Repeat the following data exactly, omitting pictures.

Stored dataset items
#####

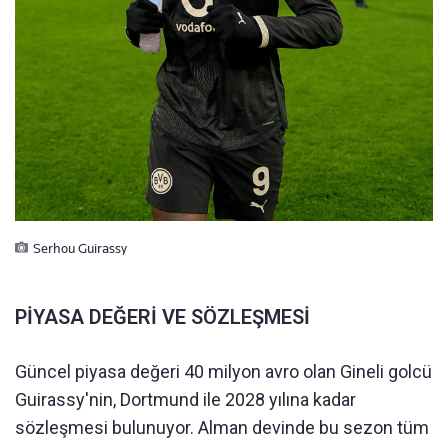
Serhou Guirassy
PİYASA DEĞERİ VE SÖZLEŞMESİ
Güncel piyasa değeri 40 milyon avro olan Gineli golcü
Guirassy'nin, Dortmund ile 2028 yılına kadar
sözleşmesi bulunuyor. Alman devinde bu sezon tüm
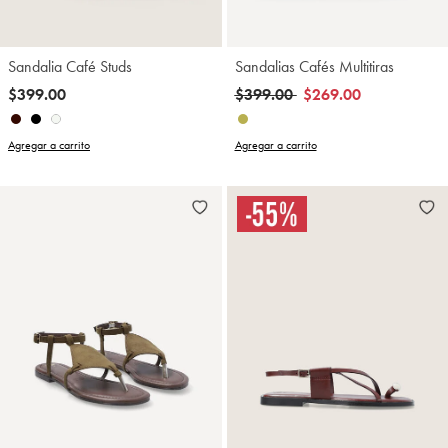
Sandalia Café Studs
Sandalias Cafés Multitiras
Precio reducido de
a
$399.00
$399.00
$269.00
Agregar a carrito
Agregar a carrito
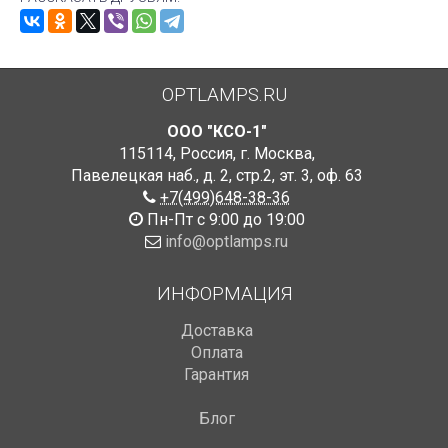
OPTLAMPS.RU
ООО "КСО-1"
115114
,
Россия
,
г. Москва
,
Павелецкая наб., д. 2, стр.2
,
эт. 3, оф. 63
+7(499)648-38-36
Пн-Пт с 9:00 до 19:00
info@optlamps.ru
ИНФОРМАЦИЯ
Доставка
Оплата
Гарантия
Блог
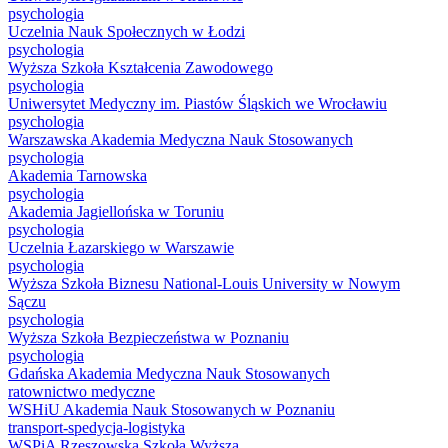
psychologia
Uczelnia Nauk Społecznych w Łodzi
psychologia
Wyższa Szkoła Kształcenia Zawodowego
psychologia
Uniwersytet Medyczny im. Piastów Śląskich we Wrocławiu
psychologia
Warszawska Akademia Medyczna Nauk Stosowanych
psychologia
Akademia Tarnowska
psychologia
Akademia Jagiellońska w Toruniu
psychologia
Uczelnia Łazarskiego w Warszawie
psychologia
Wyższa Szkoła Biznesu National-Louis University w Nowym
Sączu
psychologia
Wyższa Szkoła Bezpieczeństwa w Poznaniu
psychologia
Gdańska Akademia Medyczna Nauk Stosowanych
ratownictwo medyczne
WSHiU Akademia Nauk Stosowanych w Poznaniu
transport-spedycja-logistyka
WSPiA Rzeszowska Szkoła Wyższa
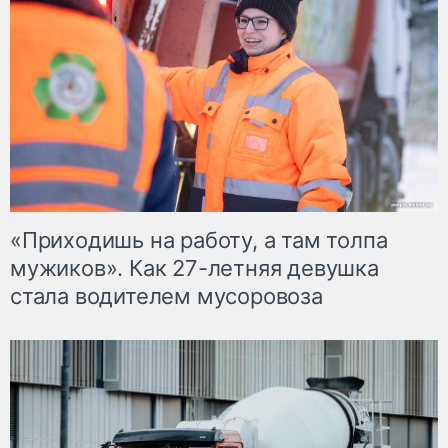
«Приходишь на работу, а там толпа
мужиков». Как 27-летняя девушка
стала водителем мусоровоза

#####

OUTPUT BELOW:
Serhou Guirassy
PİYASA DEĞERİ VE SÖZLEŞMESİ
Güncel piyasa değeri 40 milyon avro olan Gineli golcü
Guirassy'nin, Dortmund ile 2028 yılına kadar
sözleşmesi bulunuyor. Alman devinde bu sezon tüm
Sandalia Café Studs
Sandalias Cafés Multitiras
Precio reducido de
a
$399.00
$399.00
$269.00
Agregar a carrito
Agregar a carrito
OPTLAMPS.RU
ООО "КСО-1"
115114
,
Россия
,
г. Москва
,
Павелецкая наб., д. 2, стр.2
,
эт. 3, оф. 63
+7(499)648-38-36
Пн-Пт с 9:00 до 19:00
info@optlamps.ru
ИНФОРМАЦИЯ
Доставка
Оплата
Гарантия
Блог
psychologia
Uczelnia Nauk Społecznych w Łodzi
psychologia
Wyższa Szkoła Kształcenia Zawodowego
psychologia
Uniwersytet Medyczny im. Piastów Śląskich we Wrocławiu
psychologia
Warszawska Akademia Medyczna Nauk Stosowanych
psychologia
Akademia Tarnowska
psychologia
Akademia Jagiellońska w Toruniu
psychologia
Uczelnia Łazarskiego w Warszawie
psychologia
Wyższa Szkoła Biznesu National-Louis University w Nowym
Sączu
psychologia
Wyższa Szkoła Bezpieczeństwa w Poznaniu
psychologia
Gdańska Akademia Medyczna Nauk Stosowanych
ratownictwo medyczne
WSHiU Akademia Nauk Stosowanych w Poznaniu
transport-spedycja-logistyka
WSPiA Rzeszowska Szkoła Wyższa
«Приходишь на работу, а там толпа
мужиков». Как 27-летняя девушка
стала водителем мусоровоза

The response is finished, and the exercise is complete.